The Creation is Coming
Yes, I probably should put quotation marks around the title of my post, but it’s much more intriguing without the titular punctuation.
Tomorrow night, we are playing Haydn’s “The Creation,” and the oratorio orchestra is joining forces with the choir to create a production complete with some bells-and-whistles multimedia. The orchestra has rehearsed with the core choir and the soloists, but has not yet played with the complete eighty-man choir. Professor B. asked a quartet of strings from the orchestra to come to one of the large choir rehearsals so the singers could have a taste of what it would be like to sing with strings.
When our motley quartet walked into IRH (Instrumental Rehearsal Hall), we happened upon the entire choir standing in three rows forming a half-moon around Professor B. He was pointing and calling on different students. What were they talking about? He was asking them about how they would make their production of “The Creation” known. How could they get people to come to a seemingly irrelevant hour-and-forty-minute classical music concert? How would the hours these people had spend training and rehearsing not go to waste but be shared? The choir began to share their ideas.

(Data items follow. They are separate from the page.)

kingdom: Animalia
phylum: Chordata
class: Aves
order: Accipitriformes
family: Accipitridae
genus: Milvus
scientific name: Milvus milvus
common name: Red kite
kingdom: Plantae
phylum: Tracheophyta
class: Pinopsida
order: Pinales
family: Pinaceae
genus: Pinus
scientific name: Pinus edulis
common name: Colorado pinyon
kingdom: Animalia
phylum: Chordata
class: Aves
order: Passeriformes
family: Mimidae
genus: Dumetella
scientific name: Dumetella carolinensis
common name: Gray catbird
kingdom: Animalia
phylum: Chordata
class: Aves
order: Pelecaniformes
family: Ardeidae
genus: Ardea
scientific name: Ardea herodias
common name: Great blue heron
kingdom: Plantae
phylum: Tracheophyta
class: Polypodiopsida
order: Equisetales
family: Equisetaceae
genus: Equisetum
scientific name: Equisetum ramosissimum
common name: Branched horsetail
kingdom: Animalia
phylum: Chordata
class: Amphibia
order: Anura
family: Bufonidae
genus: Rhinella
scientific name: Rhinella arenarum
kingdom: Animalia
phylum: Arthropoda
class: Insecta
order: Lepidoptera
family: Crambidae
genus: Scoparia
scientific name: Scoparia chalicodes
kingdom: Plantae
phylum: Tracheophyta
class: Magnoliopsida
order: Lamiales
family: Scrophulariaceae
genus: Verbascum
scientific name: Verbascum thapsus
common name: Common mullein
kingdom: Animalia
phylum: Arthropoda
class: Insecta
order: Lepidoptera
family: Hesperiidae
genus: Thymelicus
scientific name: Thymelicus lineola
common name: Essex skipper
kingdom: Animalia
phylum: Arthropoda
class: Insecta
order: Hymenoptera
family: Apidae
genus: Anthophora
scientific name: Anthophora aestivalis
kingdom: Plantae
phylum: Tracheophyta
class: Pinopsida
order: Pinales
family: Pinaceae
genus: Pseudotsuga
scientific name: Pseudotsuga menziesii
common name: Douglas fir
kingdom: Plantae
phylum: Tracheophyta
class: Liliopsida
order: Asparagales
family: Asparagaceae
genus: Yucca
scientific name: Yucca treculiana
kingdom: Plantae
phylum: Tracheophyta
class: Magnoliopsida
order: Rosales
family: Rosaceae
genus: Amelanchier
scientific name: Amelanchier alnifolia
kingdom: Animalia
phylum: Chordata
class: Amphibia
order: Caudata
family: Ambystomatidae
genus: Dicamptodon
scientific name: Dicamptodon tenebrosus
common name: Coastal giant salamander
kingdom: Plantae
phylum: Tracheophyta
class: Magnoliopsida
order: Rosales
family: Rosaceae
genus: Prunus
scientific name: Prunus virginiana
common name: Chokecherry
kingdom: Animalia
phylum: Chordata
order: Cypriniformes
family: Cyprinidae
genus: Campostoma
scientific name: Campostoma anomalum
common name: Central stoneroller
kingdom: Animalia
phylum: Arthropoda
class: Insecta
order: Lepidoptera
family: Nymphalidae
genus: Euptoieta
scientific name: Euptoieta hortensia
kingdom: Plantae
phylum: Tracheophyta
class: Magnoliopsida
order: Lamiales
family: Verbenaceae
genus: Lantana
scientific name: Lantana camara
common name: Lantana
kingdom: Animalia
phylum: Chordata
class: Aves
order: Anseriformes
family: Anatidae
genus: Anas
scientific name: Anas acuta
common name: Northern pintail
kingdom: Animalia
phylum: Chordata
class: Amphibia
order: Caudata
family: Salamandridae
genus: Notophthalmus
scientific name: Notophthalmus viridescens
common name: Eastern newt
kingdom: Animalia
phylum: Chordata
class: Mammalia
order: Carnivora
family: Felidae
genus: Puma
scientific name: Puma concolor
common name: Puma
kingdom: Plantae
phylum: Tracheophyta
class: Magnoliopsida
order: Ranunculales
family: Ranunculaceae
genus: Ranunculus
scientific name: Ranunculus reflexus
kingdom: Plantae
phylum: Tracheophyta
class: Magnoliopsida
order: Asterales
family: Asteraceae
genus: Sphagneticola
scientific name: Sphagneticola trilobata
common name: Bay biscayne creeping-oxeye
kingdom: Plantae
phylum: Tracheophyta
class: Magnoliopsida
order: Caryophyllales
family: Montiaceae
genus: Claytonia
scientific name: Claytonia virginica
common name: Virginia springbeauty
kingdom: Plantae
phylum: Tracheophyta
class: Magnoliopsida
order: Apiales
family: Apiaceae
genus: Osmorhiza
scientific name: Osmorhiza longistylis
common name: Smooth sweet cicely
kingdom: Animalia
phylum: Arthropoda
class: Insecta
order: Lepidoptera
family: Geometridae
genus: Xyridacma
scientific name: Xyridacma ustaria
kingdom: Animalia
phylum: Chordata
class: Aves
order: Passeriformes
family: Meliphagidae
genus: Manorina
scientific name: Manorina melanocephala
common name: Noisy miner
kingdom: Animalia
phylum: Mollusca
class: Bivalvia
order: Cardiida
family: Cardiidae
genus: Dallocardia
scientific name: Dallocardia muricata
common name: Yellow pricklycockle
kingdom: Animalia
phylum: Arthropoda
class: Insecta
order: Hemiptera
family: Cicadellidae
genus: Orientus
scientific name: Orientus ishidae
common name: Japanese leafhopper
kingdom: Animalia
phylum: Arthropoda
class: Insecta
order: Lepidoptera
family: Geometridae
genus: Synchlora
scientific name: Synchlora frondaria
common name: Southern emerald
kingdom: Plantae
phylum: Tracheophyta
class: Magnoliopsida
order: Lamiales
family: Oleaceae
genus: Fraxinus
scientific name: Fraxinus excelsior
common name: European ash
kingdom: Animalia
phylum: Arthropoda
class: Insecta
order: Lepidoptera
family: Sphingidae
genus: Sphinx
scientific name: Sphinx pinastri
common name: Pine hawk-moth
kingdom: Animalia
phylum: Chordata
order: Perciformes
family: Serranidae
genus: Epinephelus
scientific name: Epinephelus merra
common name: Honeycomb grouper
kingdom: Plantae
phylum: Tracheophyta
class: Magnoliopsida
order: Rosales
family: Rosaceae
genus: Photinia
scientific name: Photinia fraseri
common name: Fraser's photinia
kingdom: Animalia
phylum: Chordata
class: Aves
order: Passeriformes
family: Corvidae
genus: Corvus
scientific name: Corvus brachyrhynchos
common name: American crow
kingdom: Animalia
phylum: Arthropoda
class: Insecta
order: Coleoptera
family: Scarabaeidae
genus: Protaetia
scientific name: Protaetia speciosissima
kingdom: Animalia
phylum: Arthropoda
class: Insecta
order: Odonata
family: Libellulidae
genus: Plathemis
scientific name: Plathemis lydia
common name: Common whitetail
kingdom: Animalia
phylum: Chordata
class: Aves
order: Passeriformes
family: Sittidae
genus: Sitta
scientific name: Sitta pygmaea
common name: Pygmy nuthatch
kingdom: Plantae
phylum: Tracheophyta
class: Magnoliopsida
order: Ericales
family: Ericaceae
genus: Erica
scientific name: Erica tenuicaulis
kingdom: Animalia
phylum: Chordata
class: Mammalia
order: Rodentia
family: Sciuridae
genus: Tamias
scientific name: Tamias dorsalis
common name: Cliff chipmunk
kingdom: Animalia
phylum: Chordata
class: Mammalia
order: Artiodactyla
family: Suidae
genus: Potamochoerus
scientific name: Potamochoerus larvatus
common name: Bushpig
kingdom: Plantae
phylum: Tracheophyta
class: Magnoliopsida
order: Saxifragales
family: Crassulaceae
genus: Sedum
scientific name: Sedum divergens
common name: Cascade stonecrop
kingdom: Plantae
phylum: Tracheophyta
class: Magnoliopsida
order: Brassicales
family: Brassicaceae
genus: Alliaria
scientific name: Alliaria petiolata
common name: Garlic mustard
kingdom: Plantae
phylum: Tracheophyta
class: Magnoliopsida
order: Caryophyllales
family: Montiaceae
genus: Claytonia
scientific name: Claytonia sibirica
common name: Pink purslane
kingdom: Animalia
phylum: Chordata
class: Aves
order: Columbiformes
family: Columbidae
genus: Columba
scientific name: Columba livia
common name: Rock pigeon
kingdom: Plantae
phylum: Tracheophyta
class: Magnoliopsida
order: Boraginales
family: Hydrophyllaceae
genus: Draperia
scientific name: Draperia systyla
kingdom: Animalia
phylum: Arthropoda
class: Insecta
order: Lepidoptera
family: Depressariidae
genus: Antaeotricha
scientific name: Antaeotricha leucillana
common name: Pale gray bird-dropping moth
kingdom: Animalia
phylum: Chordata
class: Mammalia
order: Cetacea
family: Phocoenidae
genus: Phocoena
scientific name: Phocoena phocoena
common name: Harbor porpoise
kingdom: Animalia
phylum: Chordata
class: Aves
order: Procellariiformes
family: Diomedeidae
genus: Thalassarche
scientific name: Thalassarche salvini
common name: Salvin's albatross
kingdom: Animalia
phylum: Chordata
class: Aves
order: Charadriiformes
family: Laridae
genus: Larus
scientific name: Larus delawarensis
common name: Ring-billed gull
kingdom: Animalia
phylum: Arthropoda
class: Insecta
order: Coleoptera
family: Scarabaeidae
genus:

“Appeal to the scholarly side,” said one. Yes, someone else agreed. This work challenges philosophical and religious convictions people may have. Another member disputed that idea, saying that it might turn others away if they presented it as too academic. Professor B. said, “That’s okay; while it drives away some, it attracts others. Let’s keep brainstorming. Next.”
“I’m excited about the multimedia,” said another. Some of the choir mhmm-ed and nodded. There will be pictures on the big screen in Ingram and video clips.
“Bouncing off of that,” piped up a soprano, “I think the sheer magnitude of this work will be exciting. Think about this huge choir, plus the orchestra, plus the soloists, plus the multimedia additions. This will be incredible.” More utterances of approval passed throughout the choir, and they were getting excited. One responded, “Yes! My family and my grandma will be coming in, and my family isn’t all that musical, but they will probably be awed by what we’re doing. Also, my grandma is getting older, and this will probably be one of her final trips and it’s going to be special for one of her last travelings to watch me sing.” People, by this time, were whispering how their friends would love this kind of thing.
Professor B. was nodding and approving, and gave a closing remark that I found poignant. He said, “Guys, this is great. We’re talking about all these things and I want you to go and share this with your friends. But remember, the number of people we get to come does not change the value of the music. But spreading the word does make a difference.”
I am thoroughly inspired by the way Vanderbilt’s choir director is inspiring his kids to love the music, love the work aroused by each of their passion for music, and love how he emboldens them to share with non-music people the joy and convictions they have because of this music. Anchor down.